Results: The median diagnosis age was 44 years (interquartile range 32–56), and the median follow-up was 10.6 years (5.7–18.0). At the 1-, 5-, 10-, 15-, and 20-year follow-ups, the remission rates were 80%, 92%, 96%, 91%, and 97%, respectively. Overall mortality was increased in CD patients compared with matched controls [hazard ratio (HR) 2.1 (95% CI 1.5–2.8)]. The HRs were 1.5 (1.02–2.2) for patients in remission at the last follow-up (n = 303), 1.7 (1.03–2.8) for those in remission after a single pituitary surgery (n = 177), and 5.6 (2.7–11.6) for those not in remission (n = 31). Cardiovascular diseases (32/66) and infections (12/66) were overrepresented causes of death.

Conclusions: Mortality was increased in CD patients despite biochemical remission compared to matched controls. The study highlights the importance of careful comorbidity monitoring, regardless of remission status.

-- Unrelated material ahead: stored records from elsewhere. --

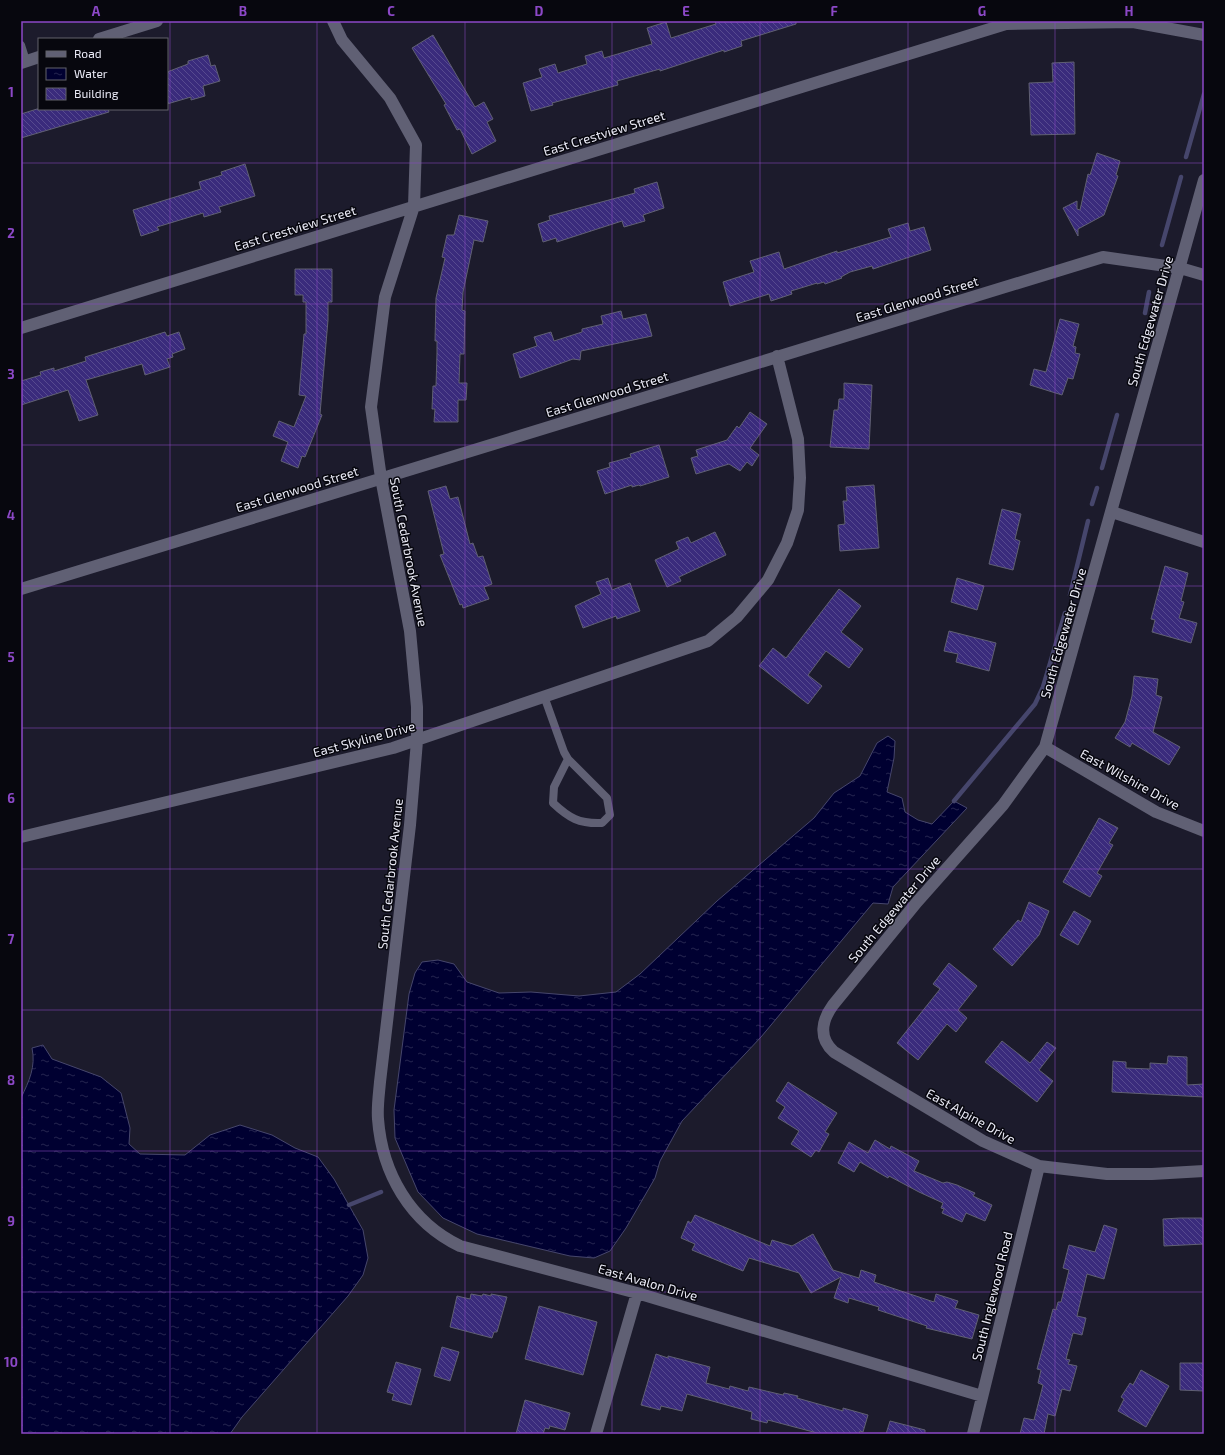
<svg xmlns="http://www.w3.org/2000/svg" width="1225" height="1455" font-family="'Exo 2',sans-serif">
<defs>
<pattern id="water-ripples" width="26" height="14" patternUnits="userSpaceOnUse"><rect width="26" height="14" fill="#000031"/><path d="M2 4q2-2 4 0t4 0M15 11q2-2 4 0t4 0" fill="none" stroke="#25254f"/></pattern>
<pattern id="building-back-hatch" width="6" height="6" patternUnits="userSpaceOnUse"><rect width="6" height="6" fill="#3a2b7c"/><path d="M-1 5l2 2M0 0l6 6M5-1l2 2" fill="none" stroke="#574a8f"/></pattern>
</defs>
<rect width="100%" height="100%" fill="#1c1b2c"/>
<!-- water -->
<path fill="url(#water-ripples)" stroke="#46466c" d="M888,736L895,741L894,758L887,792L902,798L905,812L918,820L932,824L954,801L967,808L893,887L888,904L873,903L761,1037L682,1121L660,1161L655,1178L626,1228L610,1251L594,1258L570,1256L477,1234L443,1218L418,1192L395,1138L394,1110L409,994L415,973L422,962L438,960L454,964L467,982L499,993L531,992L579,996L616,992L640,974L717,901L814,818L834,793L860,776L877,743Z
M43,1045L52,1059L101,1077L121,1093L130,1128L129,1144L140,1154L185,1155L210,1135L240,1125L272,1135L295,1148L318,1157L334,1179L363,1230L368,1258L363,1275L348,1296L242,1417L230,1434H21V1098C29,1081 36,1067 32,1048Z"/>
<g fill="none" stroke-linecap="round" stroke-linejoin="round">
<!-- stream -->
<path stroke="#46466c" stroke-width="4.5" d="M1186,157L1204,94
M1162,245L1181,177
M1145,313L1149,292
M1102,468L1117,415
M1092,504L1097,488
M1070,595L1088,521
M954,801L1035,704L1043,687L1065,613
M349,1205L381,1192"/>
</g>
<!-- building -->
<path fill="url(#building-back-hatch)" stroke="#606073" d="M715,21H796V24L741,41L742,46L724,52V50L660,71V69L617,81L618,85L552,103L553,105L531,111L523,83L542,77L539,69L555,64L558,73L587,64L585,56L602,51L604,58L652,44L647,28L666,22L671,38L716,24Z
M433,35L475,107L484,102L493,119L487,122L496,141L472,154L460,129L457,130L444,105L446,104L412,48Z
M208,55L211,66L215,65L220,81L203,86L205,96L191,100V97L167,104V72L188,64V61Z
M1074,62L1075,134L1031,135L1029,83L1053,82L1052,63Z
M37,109H108L109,112L21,138V114Z
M1097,153L1120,161L1116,175L1118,176L1104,215L1078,229V236L1063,208L1077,201V209L1080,210L1088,174L1090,175Z
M245,164L255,196L219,207L221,212L204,217L203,213L157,227L159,230L141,236L133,210L201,189L199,182L222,175L221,172Z
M657,182L664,208L643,215L645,221L624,227L622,221L557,242L556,238L543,242L538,224L550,220L549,216L635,193L634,189Z
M459,215L488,221L483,242L474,240L463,292L462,310L465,311L464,354H460L459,383H467L466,400H458V422H434L435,409H432L433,386H436L437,353V341H435L436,298L445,258L442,257L447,235H454Z
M908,223L910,231L924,227L931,250L873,269L872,266L850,272L841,277L842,278L825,284L824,282L817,284V283L791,291L792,294L771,301L769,294L730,306L723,282L754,272L750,261L779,252L784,269L837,251V253L891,237L888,229Z
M295,269H332V302H328V320L320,414L322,415L305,457L302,456L298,468L281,461L288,442L273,436L279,421L294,427L306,396L299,395L304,334H306V302H303V295H295Z
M621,311L623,319L646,314L652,336L581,351L580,360L573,359L520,378L513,354L537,346L534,337L551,332L554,341L582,332V329L603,324L601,316Z
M1060,319L1079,324L1073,346L1076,347L1075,353L1080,354L1073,379L1068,378L1062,395L1030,385L1034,369L1046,372Z
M165,332L167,336L179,332L185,349L172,354L173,357L167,359L170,367L145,375L142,364L86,380L98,415L79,421L68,390L21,405V381L41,375L40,372L54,368V371L86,361L85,357Z
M844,383L872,385L869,449L830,447L834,410H838L839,399H844Z
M750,412L767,424L750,448L759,455L752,466L747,462L740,471L729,464L696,474L691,458L698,456L696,450L727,440L737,426L739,428Z
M659,445L669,477L640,486L639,485L632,487V485L605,494L597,471L610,467L609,463L631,457L630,454Z
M874,485L879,548L840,551L838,525L845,524L843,501H847L846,487Z
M446,486L450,499L458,497L470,544L473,543L478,557L483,556L492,584L484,587L489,599L463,608L462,604L460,605L440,555L444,554L428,491Z
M1002,509L1021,514L1015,539L1020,541L1013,570L989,564Z
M715,532L726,555L679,577L681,581L667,587L655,560L679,549L676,542L688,537L691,543Z
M1165,566L1188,573L1181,601L1184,602L1179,618L1197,623L1191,643L1152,632L1155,620L1151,619Z
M608,578L612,590L630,583L640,611L617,619L616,616L583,628L575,606L601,594L596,582Z
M957,578L984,586L977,610L951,602Z
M839,589L861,606L841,632L863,649L849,668L826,651L808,675L822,686L808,704L759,666L773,648L786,658Z
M949,631L996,643L989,671L956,662L958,654L944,651Z
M1134,676L1158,679L1156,695L1162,697L1153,732L1180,747L1169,765L1132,743L1130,747L1115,738L1125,722L1132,696Z
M1099,818L1118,828L1109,843L1113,845L1097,873L1102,876L1090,897L1063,882Z
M1029,902L1049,911L1039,935L1012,966L993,949L1018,920L1021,922Z
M1074,911L1091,921L1078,945L1060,935Z
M949,963L977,986L958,1010L967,1018L956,1032L947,1024L918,1060L897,1043L940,989L933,984Z
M1002,1041L1030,1063L1047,1042L1056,1048L1039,1070L1053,1081L1037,1102L985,1062Z
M1168,1056L1187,1057V1085L1204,1084V1097L1112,1092L1113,1061L1126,1062V1068L1150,1069V1063L1167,1064Z
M788,1082L837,1113L825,1132L829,1134L819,1152L816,1150L811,1157L791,1144L799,1131L778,1118L785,1107L776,1101Z
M875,1140L890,1149L891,1146L919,1161L914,1171L943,1183L947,1182L957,1185L975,1193L973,1196L992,1205L985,1221L966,1213L962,1222L942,1213L944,1209L941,1208L943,1203L919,1192L889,1176L888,1178L860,1162L854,1172L838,1163L849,1142L868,1153Z
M695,1215L770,1246L772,1240L792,1246L813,1234L833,1270L859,1278L861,1270L876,1275L874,1282L934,1302L936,1294L958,1301L955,1308L979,1315L972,1339L926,1328L927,1326L878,1310L879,1307L849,1298L848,1303L834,1298L841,1277L811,1293L799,1273L749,1258L743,1271L692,1250L695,1244L681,1238L688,1221L691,1223Z
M1180,1218H1202V1220H1204V1244L1164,1246L1163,1219Z
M1104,1225L1117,1229L1104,1279L1087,1274L1077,1316L1086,1318L1082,1335L1073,1333L1066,1359L1070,1360L1068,1364L1077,1366L1070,1391L1062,1389L1055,1416L1048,1414L1044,1434H1020L1024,1418L1034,1420L1043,1385L1038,1383L1041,1370L1037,1369L1053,1309L1056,1310L1058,1302H1061L1069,1270L1063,1268L1069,1245L1095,1252Z
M471,1294L482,1296L483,1294L491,1296V1294L507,1297L497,1332H494L492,1338L450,1327L457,1296L470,1299Z
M539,1306L597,1322L583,1375L525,1359Z
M442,1347L459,1352L450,1381L434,1376Z
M656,1354L668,1358V1356L710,1367L706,1383L729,1389L730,1386L748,1391L749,1387L783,1395L784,1393L798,1396L797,1398L843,1411V1408L868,1415L863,1432L860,1431L859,1434H821L768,1420L767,1423L751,1419L752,1412L687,1394L682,1411L661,1406L660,1410L641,1405Z
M396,1362L421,1369L411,1405L392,1400L394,1394L387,1392Z
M1180,1363H1204V1391L1180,1390Z
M1141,1370L1169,1386L1146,1427L1118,1411L1124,1399L1121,1397L1130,1383L1133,1385Z
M525,1400L570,1413L565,1430L550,1426L549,1429L545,1428L543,1434H516Z
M890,1421L925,1430V1434H886Z"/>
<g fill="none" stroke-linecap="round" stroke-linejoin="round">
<!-- service -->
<path stroke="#606074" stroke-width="8" d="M21,45L26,61
M544,696L564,752L568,759L607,798L610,815L602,823C579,824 569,818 553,803L554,787L568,759"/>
<!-- minor -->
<path stroke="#606074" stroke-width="12" d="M333,21L342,40L390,98L416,145L414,206L385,297L371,407L381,478L410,631L417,707V741L410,825L380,1082C379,1094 377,1107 378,1119C382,1173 410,1222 460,1246L637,1293L982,1396
M99,39L157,21
M21,63L39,57
M1204,180L1045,747L1003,805L917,902L833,1005C822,1020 818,1038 834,1052L983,1141L1039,1166L1107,1174H1152L1204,1171
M21,328L1006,24L1133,22L1204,35
M1112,512L1204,542
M21,589L1103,257L1180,268L1204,275
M1045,747L1156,812L1204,831
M21,837L393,748L708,641L737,617L768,580L787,543L798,510L800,478L798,439L777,356
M596,1434L637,1293
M973,1434L1039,1166"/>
</g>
<!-- grid -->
<path fill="none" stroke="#8c48c7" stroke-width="1" stroke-opacity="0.55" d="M170,21V1434M317,21V1434M465,21V1434M612,21V1434M760,21V1434M908,21V1434M1055,21V1434M21,163H1204M21,304H1204M21,445H1204M21,586H1204M21,728H1204M21,869H1204M21,1010H1204M21,1151H1204M21,1292H1204"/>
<g text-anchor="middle" stroke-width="3" stroke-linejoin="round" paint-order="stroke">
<!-- street labels -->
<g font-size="13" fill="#eaeaf6" stroke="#07070e">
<text transform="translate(604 133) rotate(-17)" y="5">East Crestview Street</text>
<text transform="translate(295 228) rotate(-17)" y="5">East Crestview Street</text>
<text transform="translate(917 299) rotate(-17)" y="5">East Glenwood Street</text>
<text transform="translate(1150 321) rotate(-74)" y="5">South Edgewater Drive</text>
<text transform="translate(607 394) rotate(-17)" y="5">East Glenwood Street</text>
<text transform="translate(297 489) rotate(-17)" y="5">East Glenwood Street</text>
<text transform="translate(409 552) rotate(79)" y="5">South Cedarbrook Avenue</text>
<text transform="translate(1063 633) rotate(-74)" y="5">South Edgewater Drive</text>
<text transform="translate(364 739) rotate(-15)" y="5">East Skyline Drive</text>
<text transform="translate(1130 779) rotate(29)" y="5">East Wilshire Drive</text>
<text transform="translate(390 874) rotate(-84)" y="5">South Cedarbrook Avenue</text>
<text transform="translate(894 909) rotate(-50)" y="5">South Edgewater Drive</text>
<text transform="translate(971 1116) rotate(29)" y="5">East Alpine Drive</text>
<text transform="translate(648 1282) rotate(16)" y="5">East Avalon Drive</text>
<text transform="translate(992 1296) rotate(-76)" y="5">South Inglewood Road</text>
</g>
</g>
<!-- border -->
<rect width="1225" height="1455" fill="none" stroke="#07070e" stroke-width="44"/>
<!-- legend -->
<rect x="38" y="38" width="130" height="72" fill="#07070e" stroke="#62626b"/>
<rect x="46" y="51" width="20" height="6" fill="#606074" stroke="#62626b"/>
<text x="74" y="58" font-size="12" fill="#eaeaf6">Road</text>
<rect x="46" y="68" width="20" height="12" fill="url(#water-ripples)" stroke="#62626b"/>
<text x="74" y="78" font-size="12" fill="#eaeaf6">Water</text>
<rect x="46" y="88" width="20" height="12" fill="url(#building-back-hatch)" stroke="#62626b"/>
<text x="74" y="98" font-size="12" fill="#eaeaf6">Building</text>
<rect x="22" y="22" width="1181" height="1411" fill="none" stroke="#8c48c7" stroke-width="1.5"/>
<g font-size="13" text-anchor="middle" font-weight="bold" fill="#8c48c7">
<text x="96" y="16">A</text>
<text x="243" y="16">B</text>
<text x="391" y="16">C</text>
<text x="539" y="16">D</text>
<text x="686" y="16">E</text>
<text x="834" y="16">F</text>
<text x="982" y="16">G</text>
<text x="1129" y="16">H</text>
<text x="11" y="97">1</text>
<text x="11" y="238">2</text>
<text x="11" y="379">3</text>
<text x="11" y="520">4</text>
<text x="11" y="662">5</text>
<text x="11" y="803">6</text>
<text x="11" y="944">7</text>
<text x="11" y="1085">8</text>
<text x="11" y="1226">9</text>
<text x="11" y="1367">10</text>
</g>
</svg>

Cushing's disease (CD) is a rare disorder caused by an adrenocorticotropin-secreting pituitary tumor, and CD affects approximately 1.6 individuals per million per year with a female to male ratio of 3:1 to 5:1.[1,2] Due to the glucocorticoid excess, CD is associated with significantly increased cardiovascular morbidity and mortality.[3–5] First-line treatment of CD is the removal of the tumor by transsphenoidal surgery (TSS),[6] which initially results in remission in approximately 80% of patients.[7] After the initial remission following TSS, recurrence occurs in approximately one-fifth of patients.[7] Importantly, the negative effects of hypercortisolism, including vascular, cardiac, and neuropsychiatric alterations, may persist for years despite biochemical remission.[8,9] Although several smaller studies have reported that the standardized mortality rate (SMR) is not significantly increased,[10–13] a recent meta-analysis concluded that patients "cured" from CD had an increased mortality, with a pooled SMR of 2.5 (95% CI 1.4–4.2).[14] Subsequently, 1 large study reported increased mortality for patients in remission,[3] a second smaller study did not,[15] and a third study demonstrated normalized life expectancy in patients who had been in remission for 10 years after only 1 TSS.[16] Except for 1 study, which included patients with Cushing's syndrome of both adrenal and pituitary origin,[17] previous studies on mortality in CD have used the expected number of deaths in the total background population as a reference and reported SMRs. Here, we investigated the influence of biochemical remission as well as other potential predictors on mortality in a large nationwide cohort of patients with verified CD and compared this cohort with a control group matched at the date of diagnosis by age, sex, and residential area. In addition, we report on causes of death at early and late stages of CD and provide longitudinal data on remission rates.